Daisy sighed. “Yes, you’re right, I shouldn’t press you. I’ll just tell Alec that Robert knows something about Mrs. Walker which he ought to know. I expect he’ll think of a way to ask Robert without letting him guess how he found out.”
“Oh no! He’s sure to work out that I must have told you.”
“It will be better,” Sakari said, “if you tell Daisy what is
this tantalizing tidbit, and she tells Alec, and Robert does not come into the picture at all.”
“At least, not if it’s not useful. And if it is useful in solving a murder,” Daisy pointed out, “then obviously it was right to tell Alec.”
“But Robert will still be furious,” Mel wailed.

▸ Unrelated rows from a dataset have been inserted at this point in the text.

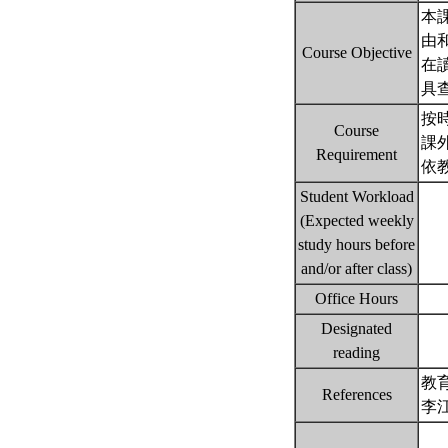
本
由
Course Objective
在
具
按
Course
課
Requirement
依
Student Workload
(Expected weekly
study hours before
and/or after class)
Office Hours
Designated
reading
教
References
李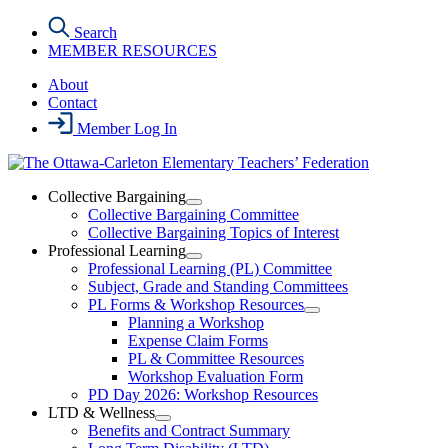
Skip
Search
to
MEMBER RESOURCES
the
content
About
Contact
Member Log In
Collective Bargaining
Open
Collective Bargaining Committee
Collective
Collective Bargaining Topics of Interest
Bargaining
Professional Learning
Section
Open
Professional Learning (PL) Committee
Menu
Professional
Subject, Grade and Standing Committees
Learning
PL Forms & Workshop Resources
Section
Open
Planning a Workshop
Menu
PL
Expense Claim Forms
Forms
PL & Committee Resources
&
Workshop Evaluation Form
Workshop
Resources
PD Day 2026: Workshop Resources
Section
LTD & Wellness
Menu
Open
Benefits and Contract Summary
LTD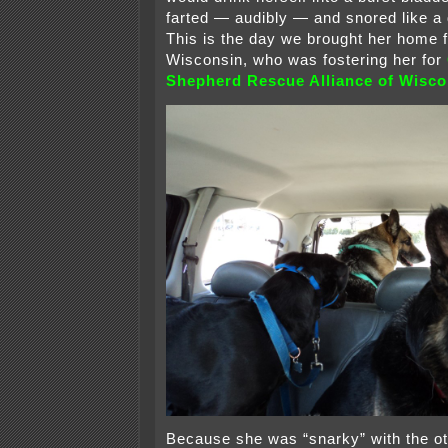
farted — audibly — and snored like a 
This is the day we brought her home 
Wisconsin, who was fostering her for
Shepherd Rescue Alliance of Wisco
Because she was “snarky” with the oth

“I don’t see that you need come into it at all, darling. Alec certainly wouldn’t tell Robert how he found out. If he has to go to him for confirmation, he’ll just say that he uncovered a clue to whatever it is in the course of his investigation.”
“So it is better if you tell Daisy the whole story, dear Melanie, rather than have Alec go to Robert in search of he knows not what.”
“Especially as in that case Robert, being a bank manager, might not tell him, so we’d be back to Alec lacking information which could prove vital to the case.
Although at this stage I bet I could make a good guess as to what it’s all about.
You wouldn’t be making all this fuss if Mrs. Walker had simply overdrawn her account, however vast the amount. ”
“And if she had held up a bank with a gun, as in the American films, she would now be in prison.”
Melanie yielded to force majeure. “All right, if you’re going to start guessing, I’d better tell you. But swear, both of you, that you won’t so much as breathe a word to anyone but Alec. It’s not just Robert being angry with me, he could lose his job if anyone found out he’d told me.”
Daisy and Sakari promised. Melanie swallowed the rest of her cup of tea as if to give herself courage, looked nervously over her shoulder, then leant forwards. The others leant towards her, all agog.
“She forged the major’s signature,” Mel whispered, “on a cheque for quite a large amount. Robert says it was a brilliant forgery. They never would have caught it if the major hadn’t come in and made a fuss. Of course, when they realized it was Mrs. Walker who’d done it, he wanted it hushed up.”
“It had to be something on those lines.”
“Thus speaks the expert sleuth,” Sakari proclaimed.
“You see, Daisy, it can’t possibly have any bearing on Talmadge’s death or the major’s suicide. It’s no earthly use to Alec.”
“That’s for him to decide,” Daisy said firmly. “More tea? And do have some cake.”